In fact I got some 1/4" for a barrel, I didn't get the Flex because regular 1/4 used to be workable if not as easy. Yesterday I wet some down for an alcove and it didn't even TRY to bend. So I *soaked* a piece outside on a wheel barrow full of rainwater and *no dice.* I did get a rip to bow longways but not the widthwise trick I used to do.


----------



## moore (Dec 2, 2010)

Seems to me Certainteed and USG boards are very dense .L/W Or regular .

The national board Regular/L/W Is soft . It tends to be best for a radius .
From what Iv'e seen in this area.


----------



## evolve991 (Jan 24, 2008)

That's true Moore, National/Gold Bond always did bend easier. Haven't tried it with thier new Lite stuff yet though.


----------



## moore (Dec 2, 2010)

evolve991 said:


> That's true Moore, National/Gold Bond always did bend easier. Haven't tried it with thier new Lite stuff yet though.

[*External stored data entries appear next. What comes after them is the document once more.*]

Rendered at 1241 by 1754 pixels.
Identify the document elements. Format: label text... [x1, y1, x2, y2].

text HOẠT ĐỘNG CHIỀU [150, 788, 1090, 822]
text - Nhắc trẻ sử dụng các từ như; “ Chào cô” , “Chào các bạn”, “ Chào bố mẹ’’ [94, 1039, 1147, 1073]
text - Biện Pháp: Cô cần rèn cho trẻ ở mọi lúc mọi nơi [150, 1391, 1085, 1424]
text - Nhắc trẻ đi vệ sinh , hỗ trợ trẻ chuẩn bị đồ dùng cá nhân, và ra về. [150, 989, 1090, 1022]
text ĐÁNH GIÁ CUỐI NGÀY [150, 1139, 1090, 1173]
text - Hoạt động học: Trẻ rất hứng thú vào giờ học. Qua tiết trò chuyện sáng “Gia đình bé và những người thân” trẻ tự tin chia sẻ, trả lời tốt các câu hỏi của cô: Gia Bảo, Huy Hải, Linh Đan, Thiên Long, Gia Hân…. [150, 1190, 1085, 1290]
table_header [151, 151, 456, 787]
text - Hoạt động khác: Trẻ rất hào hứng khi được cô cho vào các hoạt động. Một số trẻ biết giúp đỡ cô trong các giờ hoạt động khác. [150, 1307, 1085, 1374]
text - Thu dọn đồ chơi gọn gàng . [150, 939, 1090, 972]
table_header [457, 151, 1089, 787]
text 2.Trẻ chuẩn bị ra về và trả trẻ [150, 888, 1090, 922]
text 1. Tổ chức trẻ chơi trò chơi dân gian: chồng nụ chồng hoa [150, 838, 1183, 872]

The gold bond L/W is like the regular board .. Very soft and crumbly . 

It bends well though.


----------



## evolve991 (Jan 24, 2008)

Plenty of water and lots of coaxing got the regular 1/4 to bow around the barrel. 2nd layer we used the Flex. :thumbup: It walked right around like it was made for it


----------



## endo_alley (Nov 2, 2013)

We always mix fabric softener with the water used to dampen the 1/4" sheetrock before bending it. And we make a tray on the floor out of 6mil plastic by cutting the right sized piece of plastic and tying knots in the corners to create sides. We set the piece of rock in this little basin and dampen it there.


----------